### DATASET RECORDS
=== Begin Enclosure ===
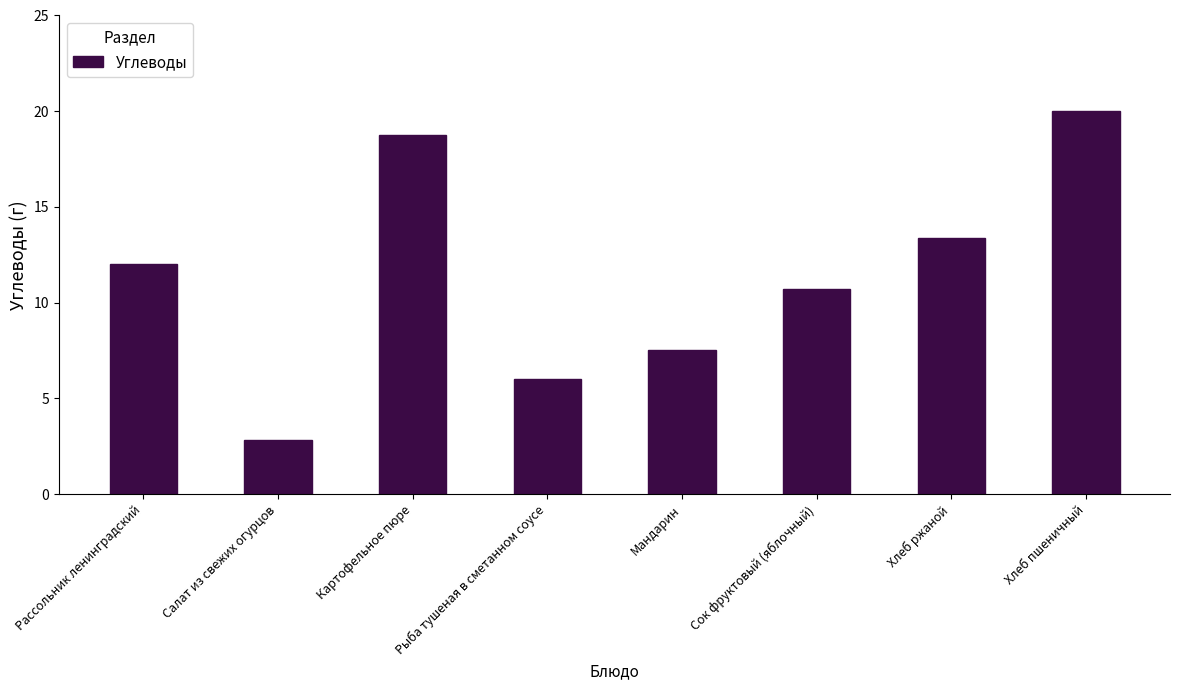

What is the value of the 2nd bar from the left?

2.8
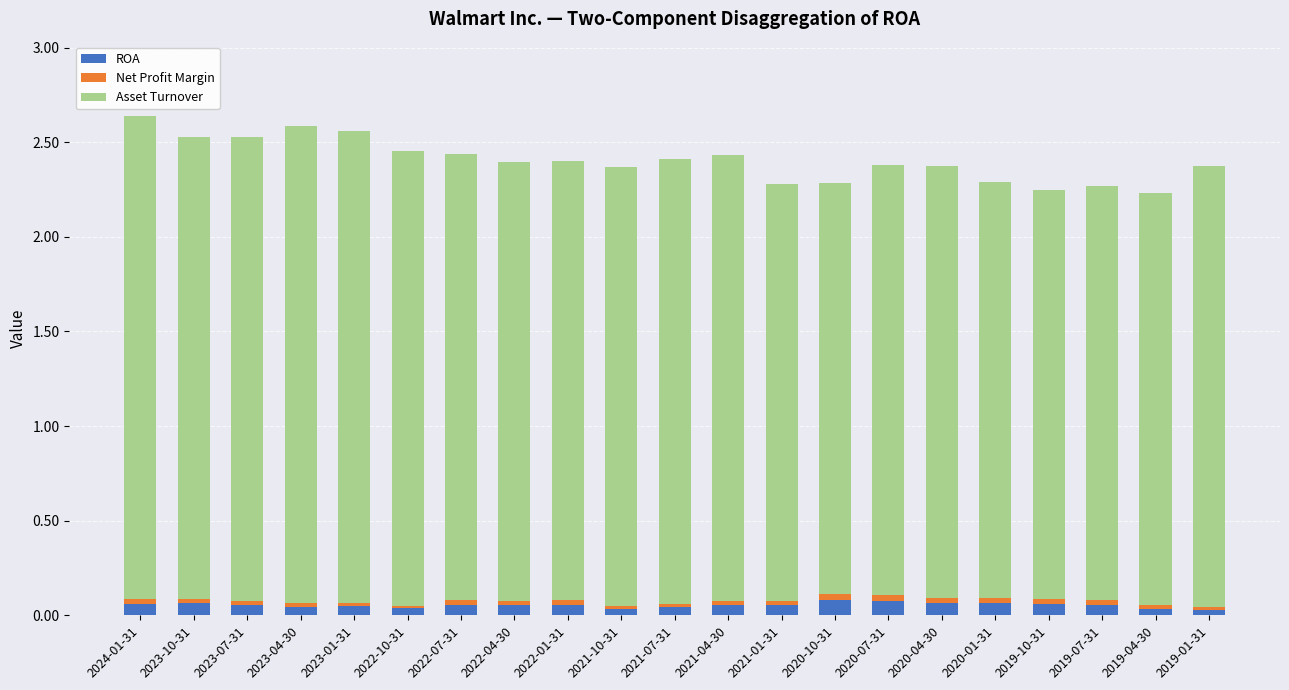

What is the sum of all ROA values?

1.1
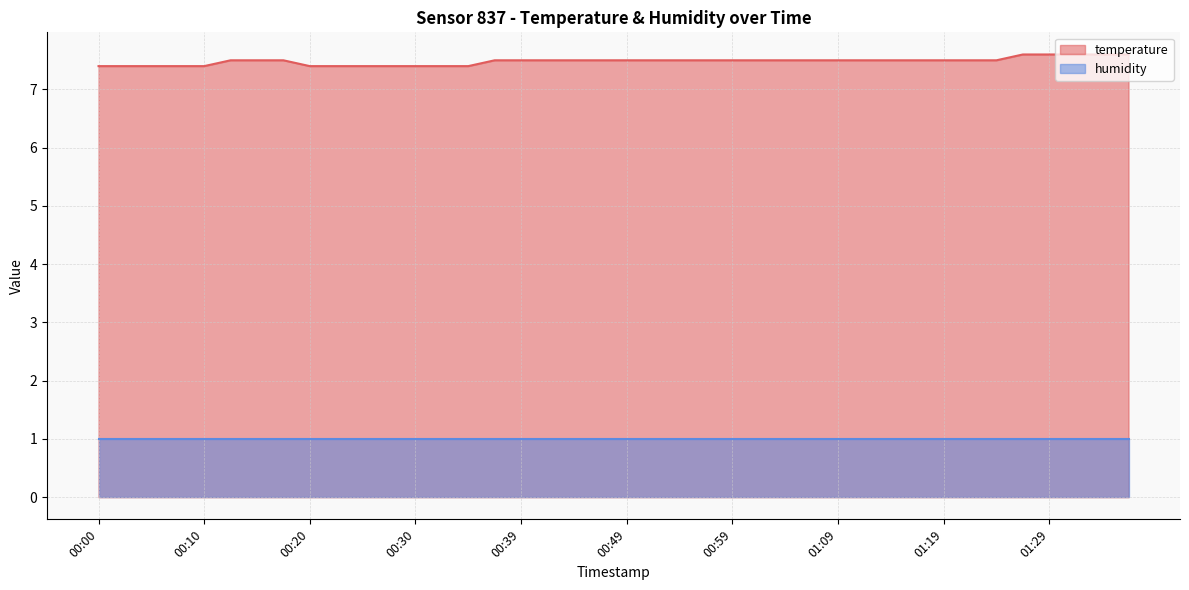

What is the label of the 6th point from the right?

01:24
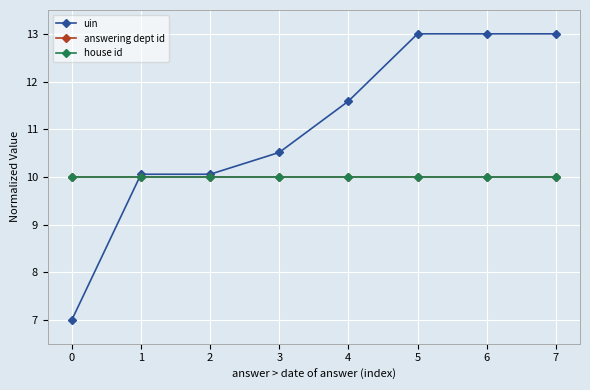

Rank the series at 5 from lowest to highest value.

answering dept id, house id, uin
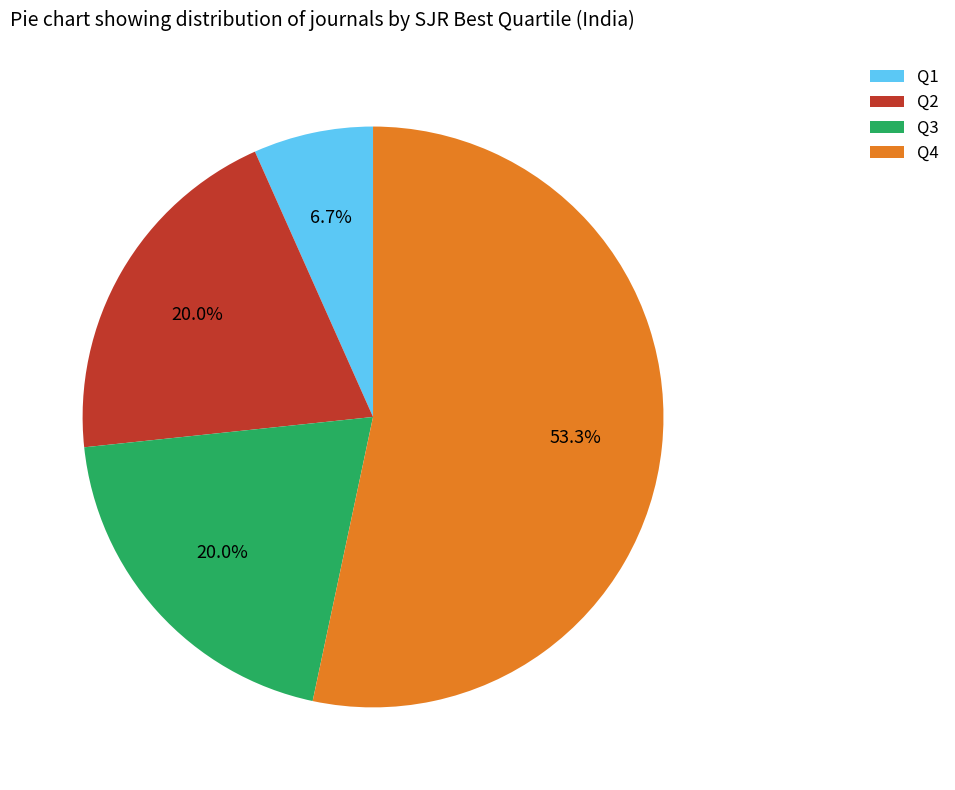

The Q3 slice represents 20% of the pie. True or false?

True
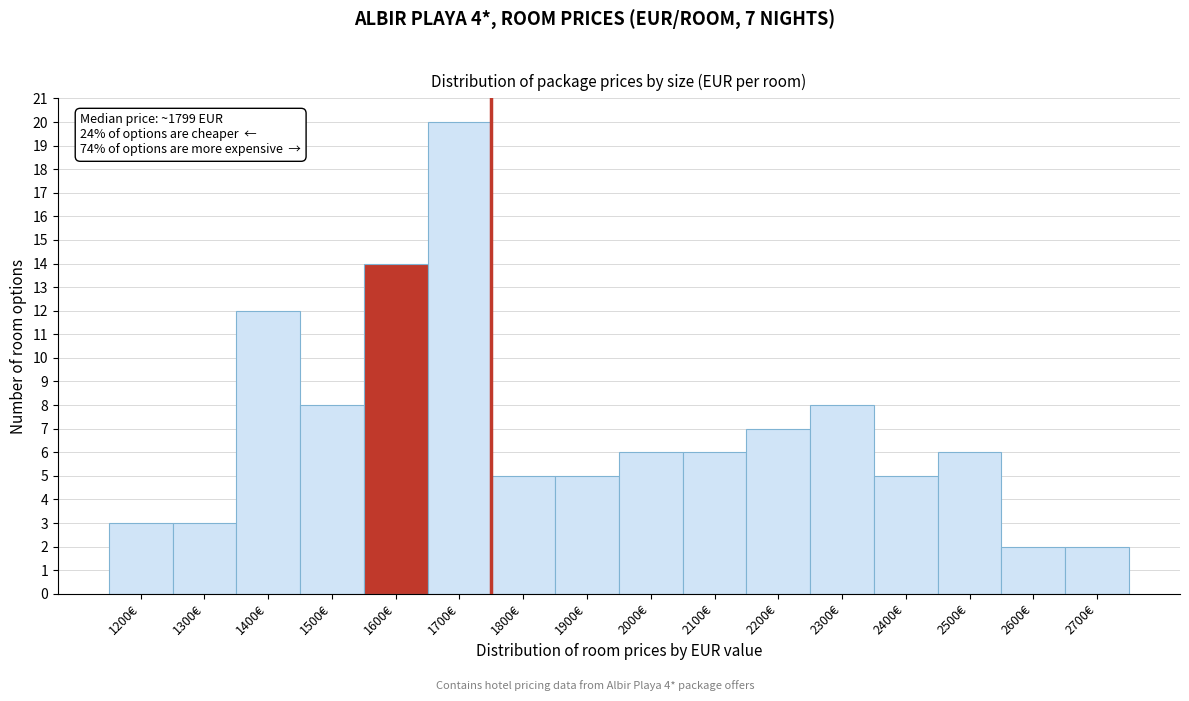

Reading left to right, extract all data points from this chart.

1200€=3	1300€=3	1400€=12	1500€=8	1600€=14	1700€=20	1800€=5	1900€=5	2000€=6	2100€=6	2200€=7	2300€=8	2400€=5	2500€=6	2600€=2	2700€=2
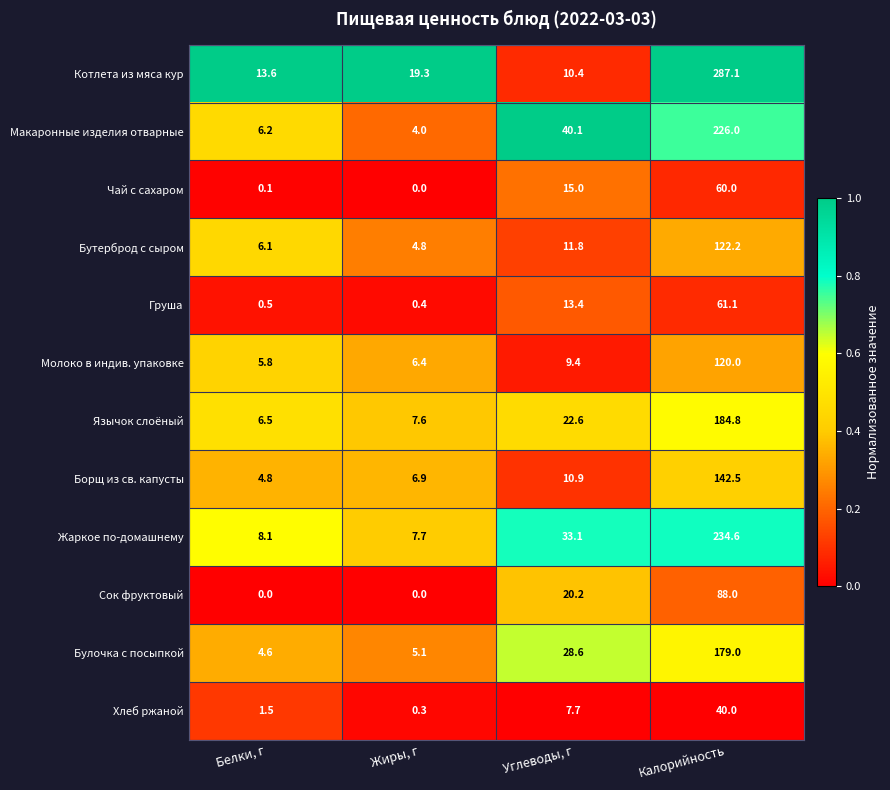

Count the number of data series in this chart.

12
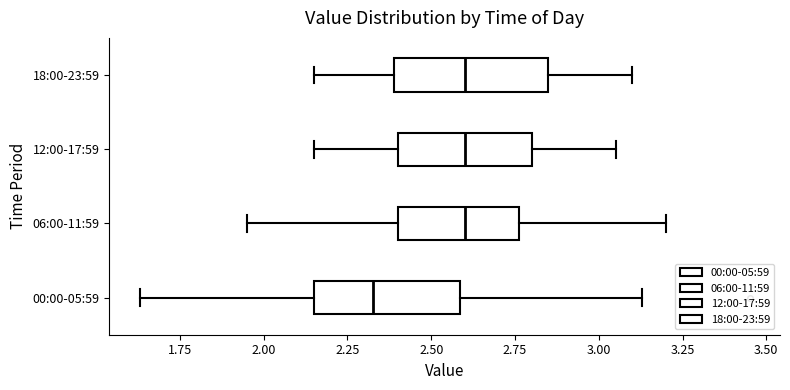

Where does the left whisker of the box for 06:00-11:59 end on the x-axis? The values are not printed on the chart, so give them approximately, as read against the axis.

1.95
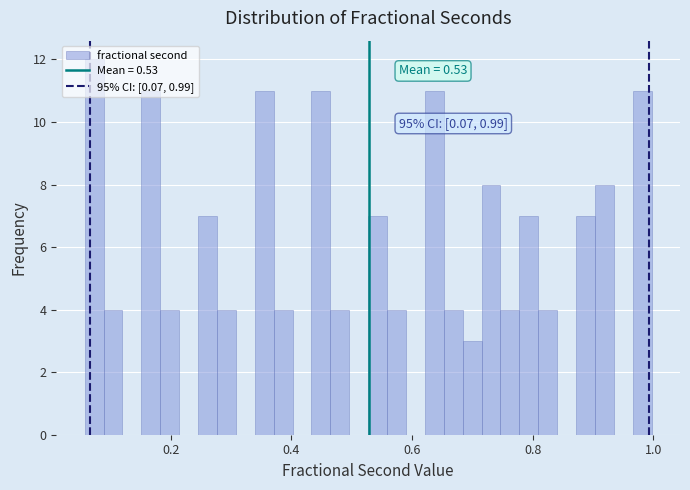

Around what value on the x-axis is the tallest bar? Give the approximate position of its centre, as read against the axis.

0.08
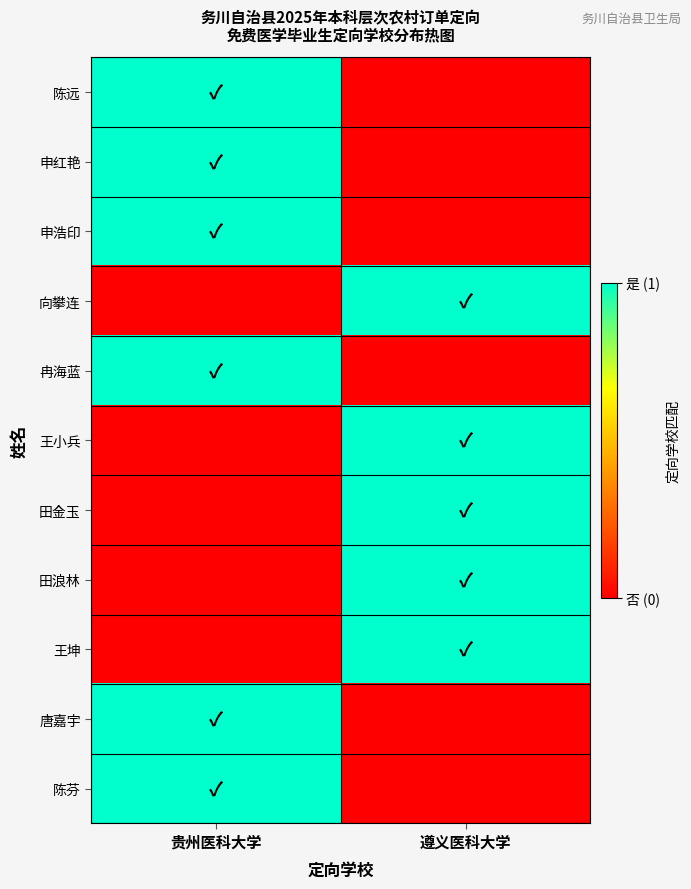

What is the total value across all series at 贵州医科大学?

6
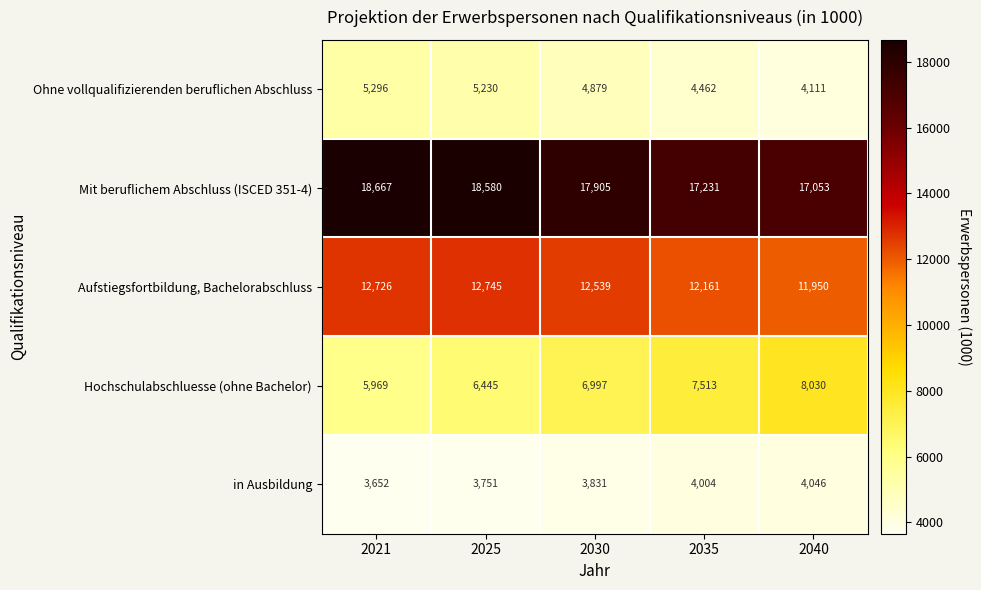

Which series has the widest spread of values?

Hochschulabschluesse (ohne Bachelor)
=== End Enclosure ===
### INSTRUCTIONS FOR THE TASK
Rewrite the data above with every instance of "chart" changed to "graph" and nothing else altered. Omit the pictures.

### COMPLETED EXERCISE
What is the value of the 2nd bar from the left?

2.8

What is the sum of all ROA values?

1.1

What is the label of the 6th point from the right?

01:24

Rank the series at 5 from lowest to highest value.

answering dept id, house id, uin

The Q3 slice represents 20% of the pie. True or false?

True

Reading left to right, extract all data points from this graph.

1200€=3	1300€=3	1400€=12	1500€=8	1600€=14	1700€=20	1800€=5	1900€=5	2000€=6	2100€=6	2200€=7	2300€=8	2400€=5	2500€=6	2600€=2	2700€=2

Count the number of data series in this graph.

12

Where does the left whisker of the box for 06:00-11:59 end on the x-axis? The values are not printed on the graph, so give them approximately, as read against the axis.

1.95

Around what value on the x-axis is the tallest bar? Give the approximate position of its centre, as read against the axis.

0.08

What is the total value across all series at 贵州医科大学?

6

Which series has the widest spread of values?

Hochschulabschluesse (ohne Bachelor)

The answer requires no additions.